Rinoa: Owwww!! (She starts rubbing her temples).

Zone: Princess! Are you OK?

A concerned Zone and Watts make way to where she is sitting, underneath a shady tree.

Watts: Can I get something for you, sir? Owl’s Tear? Moogle’s Sweat? Chocobo Dribble?

Rinoa: An aspirin would do nicely, Watts. (She endeavours as sweet a smile as she can).

Watts: Coming right up, sir.

Zone: Anything else you need, Princess?

Rinoa: I’m fine, Zone. Just go on. There’s still a lot to do. A bit of a rest might do it.

Zone: Someone keeping you up at night too much, I see. (grins).

Rinoa: (blushes furiously) Why, you, Zone! You read too many naughty magazines!

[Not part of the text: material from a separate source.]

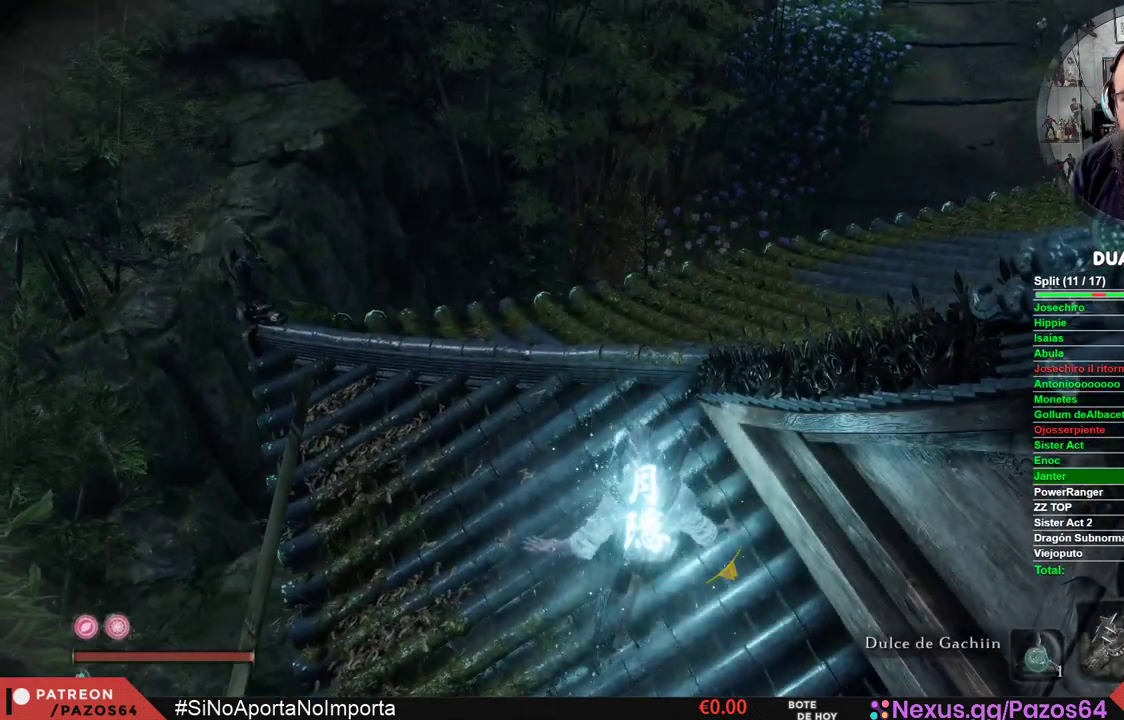
{"buttons": ["B"], "left_stick": "up", "right_stick": "center", "events": [[117, "left_stick", "up"], [233, "B", "down"]]}
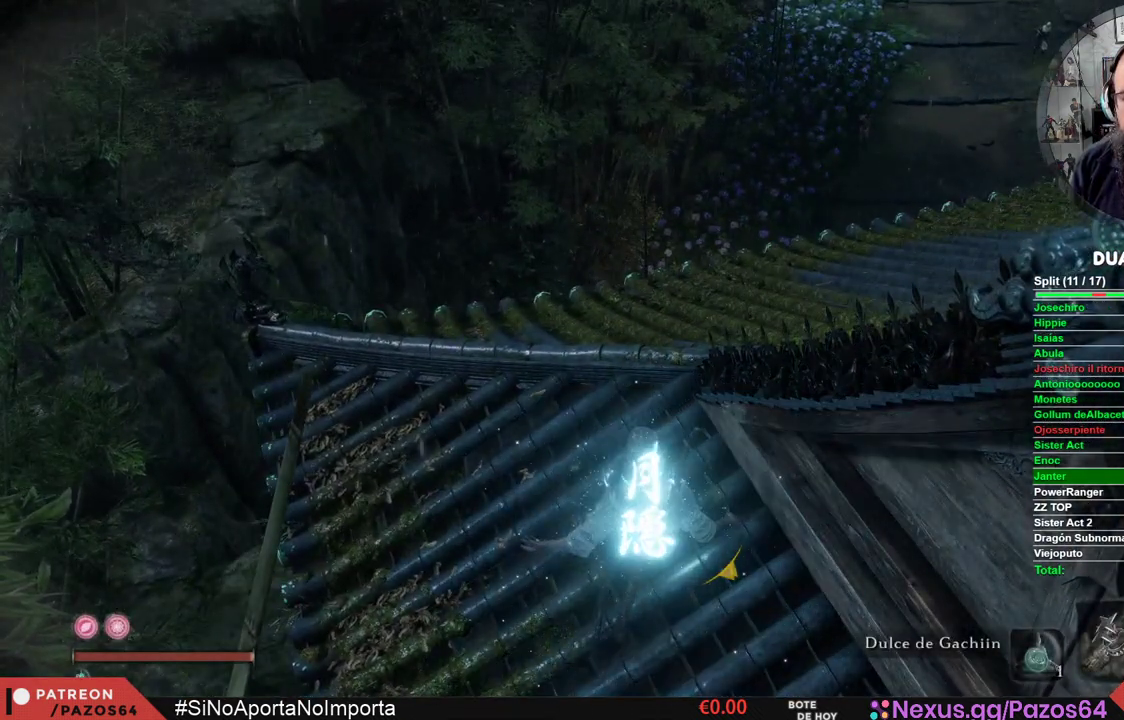
{"buttons": ["B"], "left_stick": "up", "right_stick": "center", "events": []}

Zone: So I’m not entirely wrong, then?

Rinoa: Go away! (She laughs and swats him) Shoo!

Inside her head:

Ultimecia: Yes! We’re in.

Griever: OK, Ulti. Do your stuff.

Ultimecia: Alright. Hmmm...what? Hey..err,I think we’ll have to wait a while.

Griever: Huh? What’s wrong?

Ultimecia: There’s a bit of a hitch. We ermm..can’t get out till she junctions us.

Griever: WHAT???

Ultimecia: Shh,be still. She’ll sense us in her head soon. Darn. I knew this might happen. I don’t have enough power to take her over completely. If I try now, all she’ll get are migraines. So we pretend we’re new GFs. Just be quiet and not let the other GF’s spot us or we’re dead.

Griever: ...

Rinoa: Hello?

Ultimecia: She’s found us! Remember, don’t reveal our real identities!

Rinoa: Err, hey, who are you? What are you doing in my brain?

Ultimecia: I am the great GF, Ulti. And this is, uhh, Fluffy!